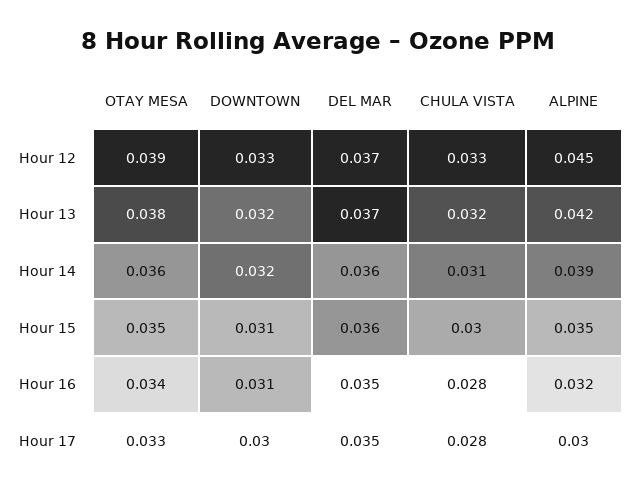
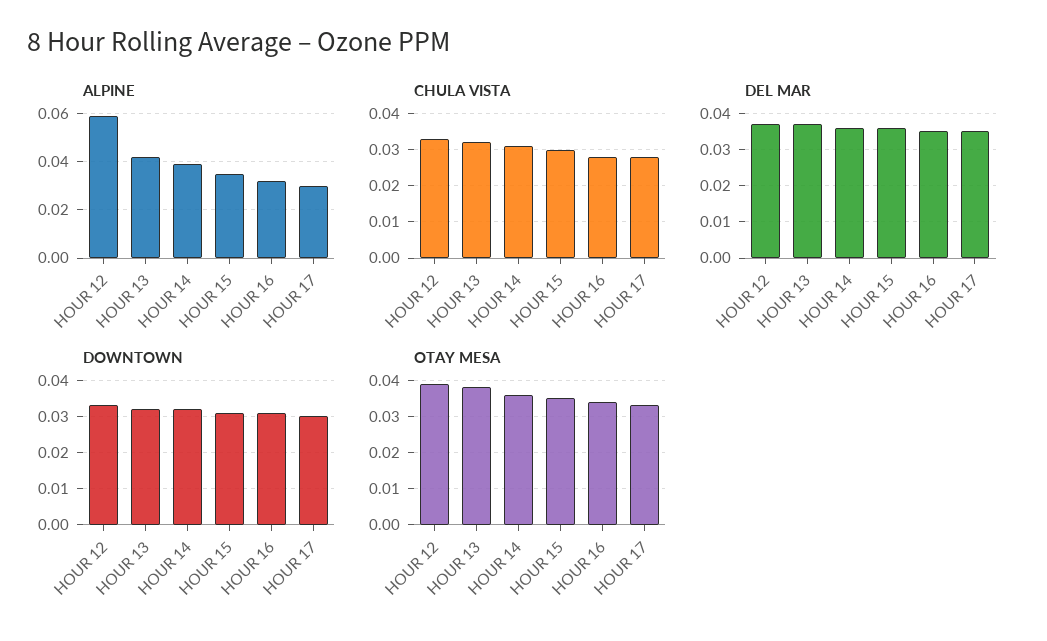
  {
    "OTAY MESA": {
      "Hour 12": 0.039,
      "Hour 13": 0.038,
      "Hour 14": 0.036,
      "Hour 15": 0.035,
      "Hour 16": 0.034,
      "Hour 17": 0.033
    },
    "DOWNTOWN": {
      "Hour 12": 0.033,
      "Hour 13": 0.032,
      "Hour 14": 0.032,
      "Hour 15": 0.031,
      "Hour 16": 0.031,
      "Hour 17": 0.03
    },
    "DEL MAR": {
      "Hour 12": 0.037,
      "Hour 13": 0.037,
      "Hour 14": 0.036,
      "Hour 15": 0.036,
      "Hour 16": 0.035,
      "Hour 17": 0.035
    },
    "CHULA VISTA": {
      "Hour 12": 0.033,
      "Hour 13": 0.032,
      "Hour 14": 0.031,
      "Hour 15": 0.03,
      "Hour 16": 0.028,
      "Hour 17": 0.028
    },
    "ALPINE": {
-     "Hour 12": 0.045,
+     "Hour 12": 0.06,
      "Hour 13": 0.042,
      "Hour 14": 0.039,
      "Hour 15": 0.035,
      "Hour 16": 0.032,
      "Hour 17": 0.03
    }
  }

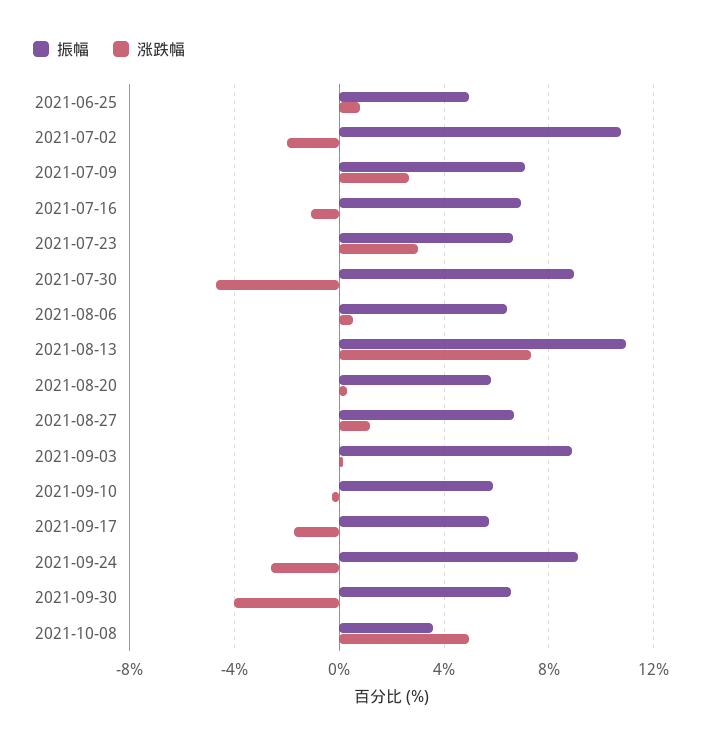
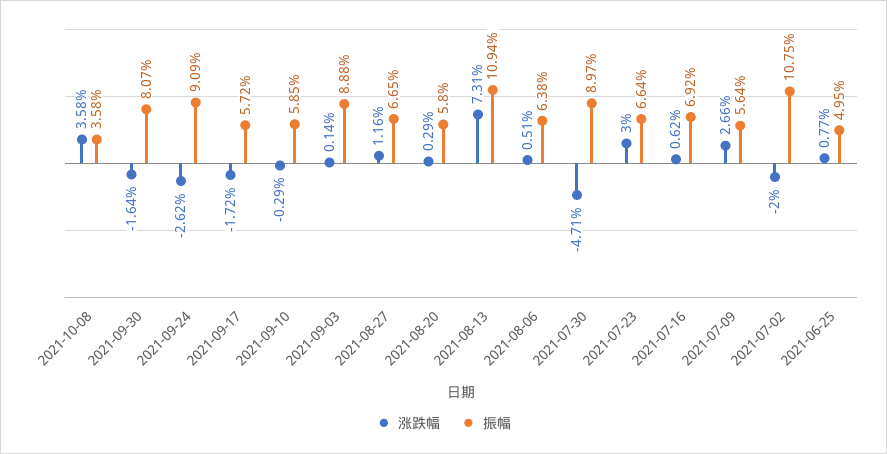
  {
    "振幅": {
      "2021-06-25": 4.95,
      "2021-07-02": 10.75,
-     "2021-07-09": 7,
+     "2021-07-09": 5.64,
      "2021-07-16": 6.92,
      "2021-07-23": 6.64,
      "2021-07-30": 8.97,
      "2021-08-06": 6.38,
      "2021-08-13": 10.94,
      "2021-08-20": 5.8,
      "2021-08-27": 6.65,
      "2021-09-03": 8.88,
      "2021-09-10": 5.85,
      "2021-09-17": 5.72,
      "2021-09-24": 9.09,
-     "2021-09-30": 6.5,
+     "2021-09-30": 8.07,
      "2021-10-08": 3.58
    },
    "涨跌幅": {
      "2021-06-25": 0.77,
      "2021-07-02": -2,
      "2021-07-09": 2.66,
-     "2021-07-16": -1,
+     "2021-07-16": 0.62,
      "2021-07-23": 3,
      "2021-07-30": -4.71,
      "2021-08-06": 0.51,
      "2021-08-13": 7.31,
      "2021-08-20": 0.29,
      "2021-08-27": 1.16,
      "2021-09-03": 0.14,
      "2021-09-10": -0.29,
      "2021-09-17": -1.72,
      "2021-09-24": -2.62,
-     "2021-09-30": -4,
+     "2021-09-30": -1.64,
-     "2021-10-08": 5
+     "2021-10-08": 3.58
    }
  }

—————

## Task objective
The answer should be the records above, unchanged, with the pictures omitted.

## Result of the exercise
  {
    "OTAY MESA": {
      "Hour 12": 0.039,
      "Hour 13": 0.038,
      "Hour 14": 0.036,
      "Hour 15": 0.035,
      "Hour 16": 0.034,
      "Hour 17": 0.033
    },
    "DOWNTOWN": {
      "Hour 12": 0.033,
      "Hour 13": 0.032,
      "Hour 14": 0.032,
      "Hour 15": 0.031,
      "Hour 16": 0.031,
      "Hour 17": 0.03
    },
    "DEL MAR": {
      "Hour 12": 0.037,
      "Hour 13": 0.037,
      "Hour 14": 0.036,
      "Hour 15": 0.036,
      "Hour 16": 0.035,
      "Hour 17": 0.035
    },
    "CHULA VISTA": {
      "Hour 12": 0.033,
      "Hour 13": 0.032,
      "Hour 14": 0.031,
      "Hour 15": 0.03,
      "Hour 16": 0.028,
      "Hour 17": 0.028
    },
    "ALPINE": {
-     "Hour 12": 0.045,
+     "Hour 12": 0.06,
      "Hour 13": 0.042,
      "Hour 14": 0.039,
      "Hour 15": 0.035,
      "Hour 16": 0.032,
      "Hour 17": 0.03
    }
  }

  {
    "振幅": {
      "2021-06-25": 4.95,
      "2021-07-02": 10.75,
-     "2021-07-09": 7,
+     "2021-07-09": 5.64,
      "2021-07-16": 6.92,
      "2021-07-23": 6.64,
      "2021-07-30": 8.97,
      "2021-08-06": 6.38,
      "2021-08-13": 10.94,
      "2021-08-20": 5.8,
      "2021-08-27": 6.65,
      "2021-09-03": 8.88,
      "2021-09-10": 5.85,
      "2021-09-17": 5.72,
      "2021-09-24": 9.09,
-     "2021-09-30": 6.5,
+     "2021-09-30": 8.07,
      "2021-10-08": 3.58
    },
    "涨跌幅": {
      "2021-06-25": 0.77,
      "2021-07-02": -2,
      "2021-07-09": 2.66,
-     "2021-07-16": -1,
+     "2021-07-16": 0.62,
      "2021-07-23": 3,
      "2021-07-30": -4.71,
      "2021-08-06": 0.51,
      "2021-08-13": 7.31,
      "2021-08-20": 0.29,
      "2021-08-27": 1.16,
      "2021-09-03": 0.14,
      "2021-09-10": -0.29,
      "2021-09-17": -1.72,
      "2021-09-24": -2.62,
-     "2021-09-30": -4,
+     "2021-09-30": -1.64,
-     "2021-10-08": 5
+     "2021-10-08": 3.58
    }
  }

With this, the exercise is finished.